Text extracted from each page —
-=-=-=-=-

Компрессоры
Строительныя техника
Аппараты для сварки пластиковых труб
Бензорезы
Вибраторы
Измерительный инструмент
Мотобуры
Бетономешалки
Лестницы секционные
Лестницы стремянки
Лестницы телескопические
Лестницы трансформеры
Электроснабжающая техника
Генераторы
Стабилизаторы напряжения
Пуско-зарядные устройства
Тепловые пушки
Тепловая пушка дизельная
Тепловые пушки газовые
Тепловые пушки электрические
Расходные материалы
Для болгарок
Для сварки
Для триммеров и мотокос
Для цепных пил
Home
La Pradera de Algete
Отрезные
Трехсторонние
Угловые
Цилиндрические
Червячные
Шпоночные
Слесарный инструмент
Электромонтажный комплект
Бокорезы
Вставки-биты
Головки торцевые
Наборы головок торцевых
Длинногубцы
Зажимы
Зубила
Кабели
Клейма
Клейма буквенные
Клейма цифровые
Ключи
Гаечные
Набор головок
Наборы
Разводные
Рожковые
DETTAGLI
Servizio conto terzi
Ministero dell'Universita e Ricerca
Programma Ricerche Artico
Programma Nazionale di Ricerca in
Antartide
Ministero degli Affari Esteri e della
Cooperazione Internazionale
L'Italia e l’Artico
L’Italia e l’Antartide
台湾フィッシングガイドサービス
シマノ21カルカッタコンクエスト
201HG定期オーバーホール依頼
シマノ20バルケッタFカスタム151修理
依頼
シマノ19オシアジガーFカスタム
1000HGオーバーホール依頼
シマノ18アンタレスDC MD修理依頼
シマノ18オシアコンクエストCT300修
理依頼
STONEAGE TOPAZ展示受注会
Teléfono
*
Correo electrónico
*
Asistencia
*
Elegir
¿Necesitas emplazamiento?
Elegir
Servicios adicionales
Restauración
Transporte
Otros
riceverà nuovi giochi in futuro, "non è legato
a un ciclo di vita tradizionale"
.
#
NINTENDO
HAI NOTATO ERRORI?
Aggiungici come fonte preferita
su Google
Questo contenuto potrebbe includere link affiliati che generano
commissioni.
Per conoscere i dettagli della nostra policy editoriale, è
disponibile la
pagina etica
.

-=-=-=-=-

Reproduce the lines verbatim from the beginning of the records through the line containing "Для триммеров и мотокос", including both.

Компрессоры
Строительныя техника
Аппараты для сварки пластиковых труб
Бензорезы
Вибраторы
Измерительный инструмент
Мотобуры
Бетономешалки
Лестницы секционные
Лестницы стремянки
Лестницы телескопические
Лестницы трансформеры
Электроснабжающая техника
Генераторы
Стабилизаторы напряжения
Пуско-зарядные устройства
Тепловые пушки
Тепловая пушка дизельная
Тепловые пушки газовые
Тепловые пушки электрические
Расходные материалы
Для болгарок
Для сварки
Для триммеров и мотокос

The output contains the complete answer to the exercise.